■ WHAT YOU ARE ASKED TO DO
Repeat only the lines that start at the one containing "de riscos insider](../media/insider-risk-custom-indicators.png)" and end with the one containing "settings effectively mean:</span></span>", changing "personalizados" to "customizados" and leaving everything else the same.

■ SUPPLIED MATERIAL
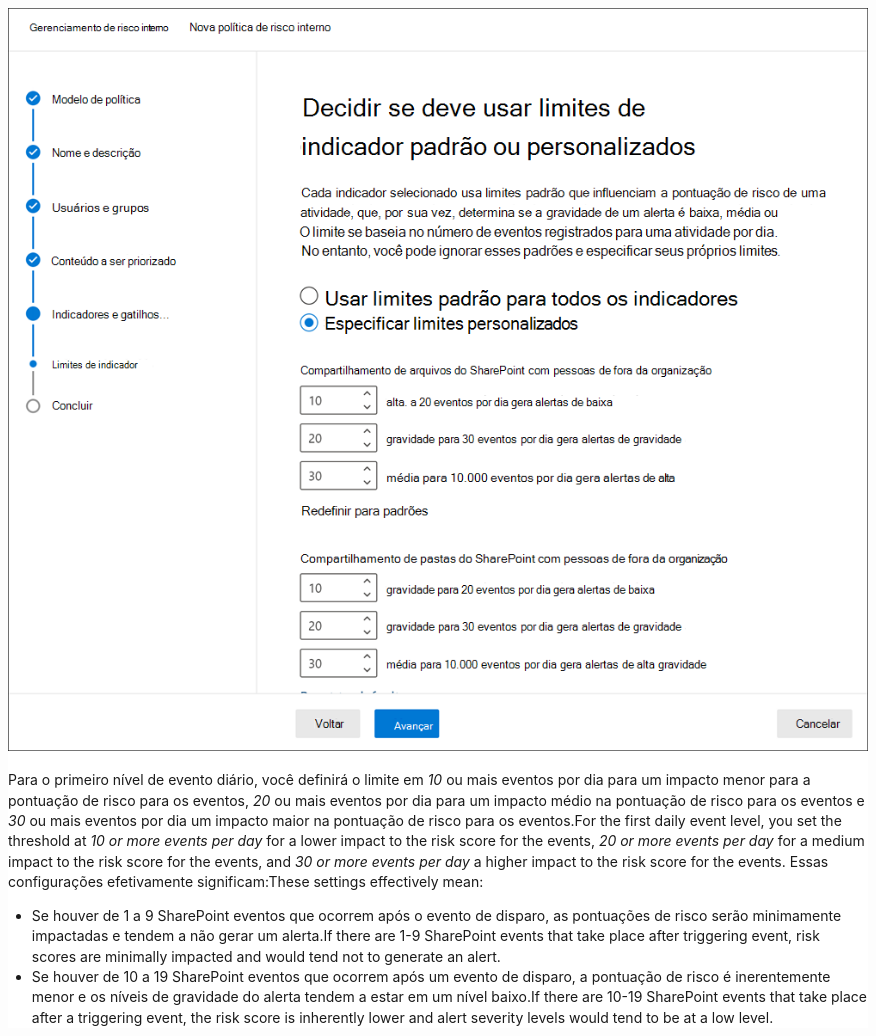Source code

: ![Configurações de indicadores personalizados de gerenciamento de riscos insider](../media/insider-risk-custom-indicators.png)

<span data-ttu-id="94b4f-240">Para o primeiro nível de evento diário, você definirá o limite em *10* ou mais eventos por dia para um impacto menor para a pontuação de risco para os eventos, *20* ou mais eventos por dia para um impacto médio na pontuação de risco para os eventos e *30* ou mais eventos por dia um impacto maior na pontuação de risco para os eventos.</span><span class="sxs-lookup"><span data-stu-id="94b4f-240">For the first daily event level, you set the threshold at *10 or more events per day* for a lower impact to the risk score for the events, *20 or more events per day* for a medium impact to the risk score for the events, and *30 or more events per day* a higher impact to the risk score for the events.</span></span> <span data-ttu-id="94b4f-241">Essas configurações efetivamente significam:</span><span class="sxs-lookup"><span data-stu-id="94b4f-241">These settings effectively mean:</span></span>

- <span data-ttu-id="94b4f-242">Se houver de 1 a 9 SharePoint eventos que ocorrem após o evento de disparo, as pontuações de risco serão minimamente impactadas e tendem a não gerar um alerta.</span><span class="sxs-lookup"><span data-stu-id="94b4f-242">If there are 1-9 SharePoint events that take place after triggering event, risk scores are minimally impacted and would tend not to generate an alert.</span></span>
- <span data-ttu-id="94b4f-243">Se houver de 10 a 19 SharePoint eventos que ocorrem após um evento de disparo, a pontuação de risco é inerentemente menor e os níveis de gravidade do alerta tendem a estar em um nível baixo.</span><span class="sxs-lookup"><span data-stu-id="94b4f-243">If there are 10-19  SharePoint events that take place after a triggering event, the risk score is inherently lower and alert severity levels would tend to be at a low level.</span></span>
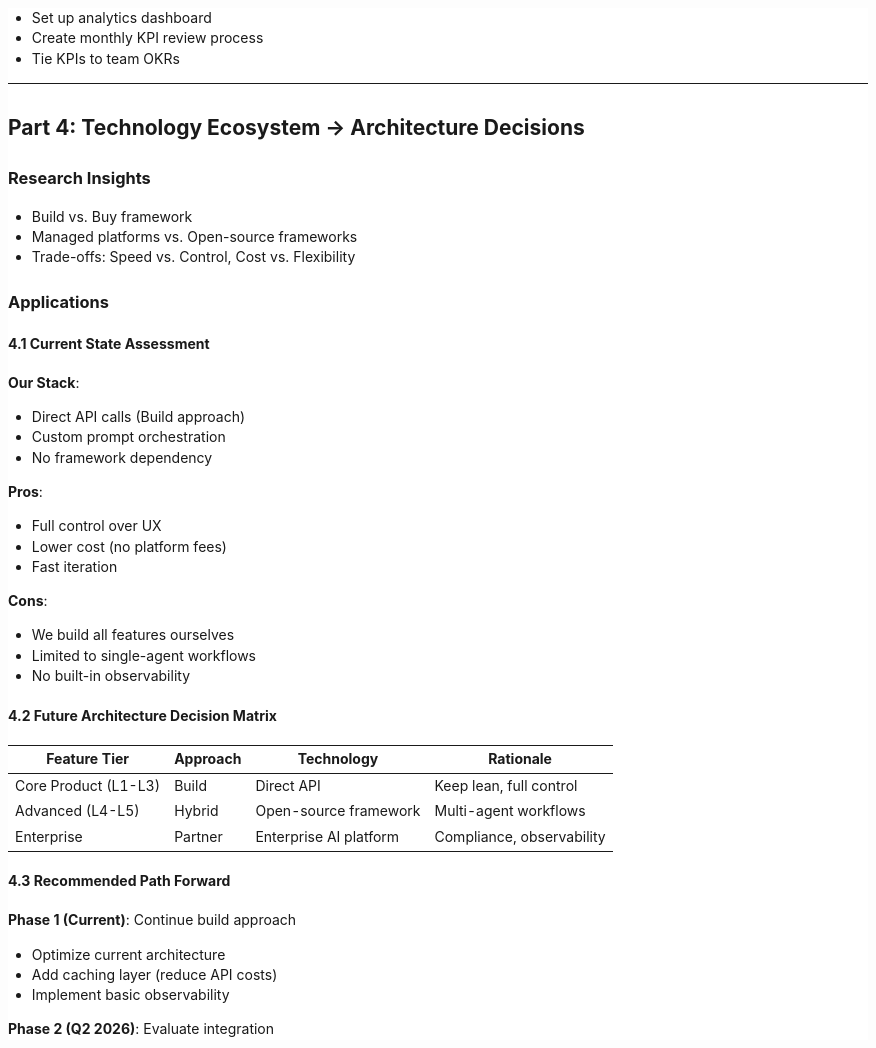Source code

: - Set up analytics dashboard
- Create monthly KPI review process
- Tie KPIs to team OKRs

---

## Part 4: Technology Ecosystem → Architecture Decisions

### Research Insights

- Build vs. Buy framework
- Managed platforms vs. Open-source frameworks
- Trade-offs: Speed vs. Control, Cost vs. Flexibility

### Applications

#### 4.1 Current State Assessment

**Our Stack**:

- Direct API calls (Build approach)
- Custom prompt orchestration
- No framework dependency

**Pros**:

- Full control over UX
- Lower cost (no platform fees)
- Fast iteration

**Cons**:

- We build all features ourselves
- Limited to single-agent workflows
- No built-in observability

#### 4.2 Future Architecture Decision Matrix

| Feature Tier         | Approach | Technology             | Rationale                 |
| -------------------- | -------- | ---------------------- | ------------------------- |
| Core Product (L1-L3) | Build    | Direct API             | Keep lean, full control   |
| Advanced (L4-L5)     | Hybrid   | Open-source framework  | Multi-agent workflows     |
| Enterprise           | Partner  | Enterprise AI platform | Compliance, observability |

#### 4.3 Recommended Path Forward

**Phase 1 (Current)**: Continue build approach

- Optimize current architecture
- Add caching layer (reduce API costs)
- Implement basic observability

**Phase 2 (Q2 2026)**: Evaluate integration
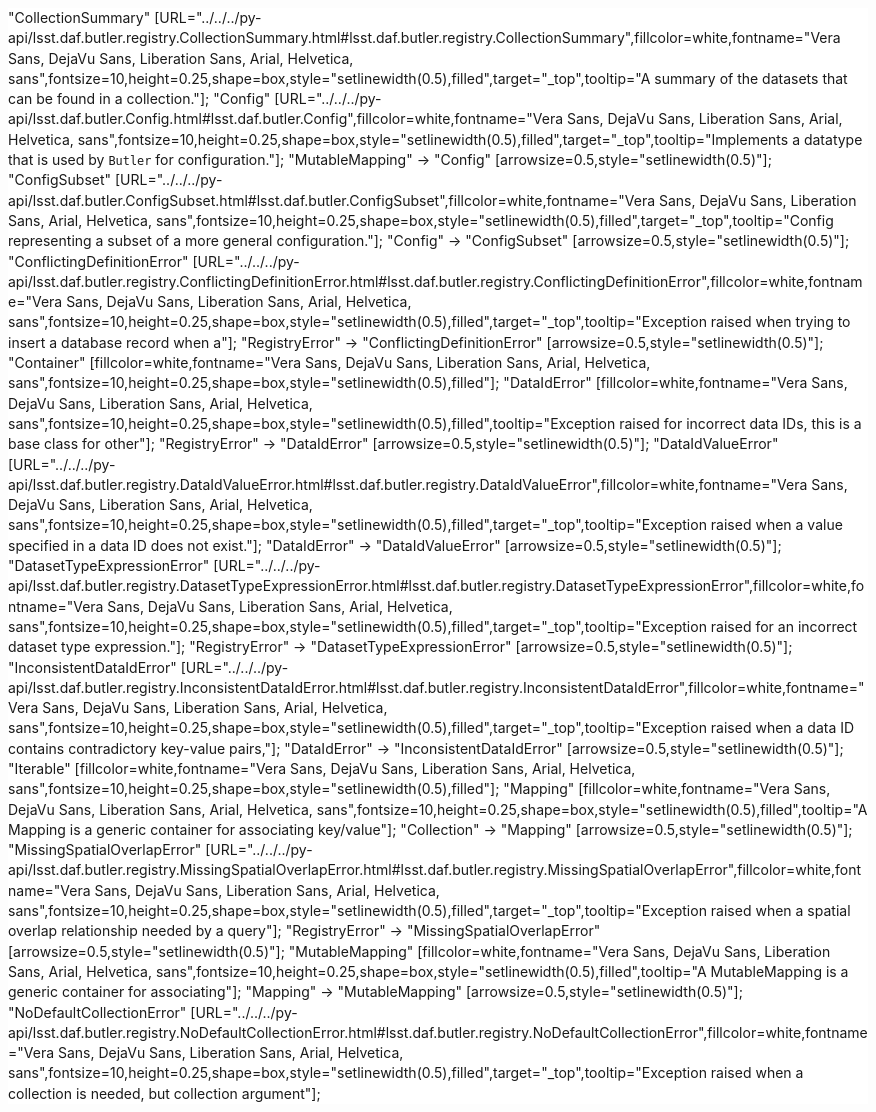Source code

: "CollectionSummary" [URL="../../../py-api/lsst.daf.butler.registry.CollectionSummary.html#lsst.daf.butler.registry.CollectionSummary",fillcolor=white,fontname="Vera Sans, DejaVu Sans, Liberation Sans, Arial, Helvetica, sans",fontsize=10,height=0.25,shape=box,style="setlinewidth(0.5),filled",target="_top",tooltip="A summary of the datasets that can be found in a collection."];
"Config" [URL="../../../py-api/lsst.daf.butler.Config.html#lsst.daf.butler.Config",fillcolor=white,fontname="Vera Sans, DejaVu Sans, Liberation Sans, Arial, Helvetica, sans",fontsize=10,height=0.25,shape=box,style="setlinewidth(0.5),filled",target="_top",tooltip="Implements a datatype that is used by `Butler` for configuration."];
"MutableMapping" -> "Config" [arrowsize=0.5,style="setlinewidth(0.5)"];
"ConfigSubset" [URL="../../../py-api/lsst.daf.butler.ConfigSubset.html#lsst.daf.butler.ConfigSubset",fillcolor=white,fontname="Vera Sans, DejaVu Sans, Liberation Sans, Arial, Helvetica, sans",fontsize=10,height=0.25,shape=box,style="setlinewidth(0.5),filled",target="_top",tooltip="Config representing a subset of a more general configuration."];
"Config" -> "ConfigSubset" [arrowsize=0.5,style="setlinewidth(0.5)"];
"ConflictingDefinitionError" [URL="../../../py-api/lsst.daf.butler.registry.ConflictingDefinitionError.html#lsst.daf.butler.registry.ConflictingDefinitionError",fillcolor=white,fontname="Vera Sans, DejaVu Sans, Liberation Sans, Arial, Helvetica, sans",fontsize=10,height=0.25,shape=box,style="setlinewidth(0.5),filled",target="_top",tooltip="Exception raised when trying to insert a database record when a"];
"RegistryError" -> "ConflictingDefinitionError" [arrowsize=0.5,style="setlinewidth(0.5)"];
"Container" [fillcolor=white,fontname="Vera Sans, DejaVu Sans, Liberation Sans, Arial, Helvetica, sans",fontsize=10,height=0.25,shape=box,style="setlinewidth(0.5),filled"];
"DataIdError" [fillcolor=white,fontname="Vera Sans, DejaVu Sans, Liberation Sans, Arial, Helvetica, sans",fontsize=10,height=0.25,shape=box,style="setlinewidth(0.5),filled",tooltip="Exception raised for incorrect data IDs, this is a base class for other"];
"RegistryError" -> "DataIdError" [arrowsize=0.5,style="setlinewidth(0.5)"];
"DataIdValueError" [URL="../../../py-api/lsst.daf.butler.registry.DataIdValueError.html#lsst.daf.butler.registry.DataIdValueError",fillcolor=white,fontname="Vera Sans, DejaVu Sans, Liberation Sans, Arial, Helvetica, sans",fontsize=10,height=0.25,shape=box,style="setlinewidth(0.5),filled",target="_top",tooltip="Exception raised when a value specified in a data ID does not exist."];
"DataIdError" -> "DataIdValueError" [arrowsize=0.5,style="setlinewidth(0.5)"];
"DatasetTypeExpressionError" [URL="../../../py-api/lsst.daf.butler.registry.DatasetTypeExpressionError.html#lsst.daf.butler.registry.DatasetTypeExpressionError",fillcolor=white,fontname="Vera Sans, DejaVu Sans, Liberation Sans, Arial, Helvetica, sans",fontsize=10,height=0.25,shape=box,style="setlinewidth(0.5),filled",target="_top",tooltip="Exception raised for an incorrect dataset type expression."];
"RegistryError" -> "DatasetTypeExpressionError" [arrowsize=0.5,style="setlinewidth(0.5)"];
"InconsistentDataIdError" [URL="../../../py-api/lsst.daf.butler.registry.InconsistentDataIdError.html#lsst.daf.butler.registry.InconsistentDataIdError",fillcolor=white,fontname="Vera Sans, DejaVu Sans, Liberation Sans, Arial, Helvetica, sans",fontsize=10,height=0.25,shape=box,style="setlinewidth(0.5),filled",target="_top",tooltip="Exception raised when a data ID contains contradictory key-value pairs,"];
"DataIdError" -> "InconsistentDataIdError" [arrowsize=0.5,style="setlinewidth(0.5)"];
"Iterable" [fillcolor=white,fontname="Vera Sans, DejaVu Sans, Liberation Sans, Arial, Helvetica, sans",fontsize=10,height=0.25,shape=box,style="setlinewidth(0.5),filled"];
"Mapping" [fillcolor=white,fontname="Vera Sans, DejaVu Sans, Liberation Sans, Arial, Helvetica, sans",fontsize=10,height=0.25,shape=box,style="setlinewidth(0.5),filled",tooltip="A Mapping is a generic container for associating key/value"];
"Collection" -> "Mapping" [arrowsize=0.5,style="setlinewidth(0.5)"];
"MissingSpatialOverlapError" [URL="../../../py-api/lsst.daf.butler.registry.MissingSpatialOverlapError.html#lsst.daf.butler.registry.MissingSpatialOverlapError",fillcolor=white,fontname="Vera Sans, DejaVu Sans, Liberation Sans, Arial, Helvetica, sans",fontsize=10,height=0.25,shape=box,style="setlinewidth(0.5),filled",target="_top",tooltip="Exception raised when a spatial overlap relationship needed by a query"];
"RegistryError" -> "MissingSpatialOverlapError" [arrowsize=0.5,style="setlinewidth(0.5)"];
"MutableMapping" [fillcolor=white,fontname="Vera Sans, DejaVu Sans, Liberation Sans, Arial, Helvetica, sans",fontsize=10,height=0.25,shape=box,style="setlinewidth(0.5),filled",tooltip="A MutableMapping is a generic container for associating"];
"Mapping" -> "MutableMapping" [arrowsize=0.5,style="setlinewidth(0.5)"];
"NoDefaultCollectionError" [URL="../../../py-api/lsst.daf.butler.registry.NoDefaultCollectionError.html#lsst.daf.butler.registry.NoDefaultCollectionError",fillcolor=white,fontname="Vera Sans, DejaVu Sans, Liberation Sans, Arial, Helvetica, sans",fontsize=10,height=0.25,shape=box,style="setlinewidth(0.5),filled",target="_top",tooltip="Exception raised when a collection is needed, but collection argument"];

■ SOLVED PROBLEM
: ![Configurações de indicadores customizados de gerenciamento de riscos insider](../media/insider-risk-custom-indicators.png)

<span data-ttu-id="94b4f-240">Para o primeiro nível de evento diário, você definirá o limite em *10* ou mais eventos por dia para um impacto menor para a pontuação de risco para os eventos, *20* ou mais eventos por dia para um impacto médio na pontuação de risco para os eventos e *30* ou mais eventos por dia um impacto maior na pontuação de risco para os eventos.</span><span class="sxs-lookup"><span data-stu-id="94b4f-240">For the first daily event level, you set the threshold at *10 or more events per day* for a lower impact to the risk score for the events, *20 or more events per day* for a medium impact to the risk score for the events, and *30 or more events per day* a higher impact to the risk score for the events.</span></span> <span data-ttu-id="94b4f-241">Essas configurações efetivamente significam:</span><span class="sxs-lookup"><span data-stu-id="94b4f-241">These settings effectively mean:</span></span>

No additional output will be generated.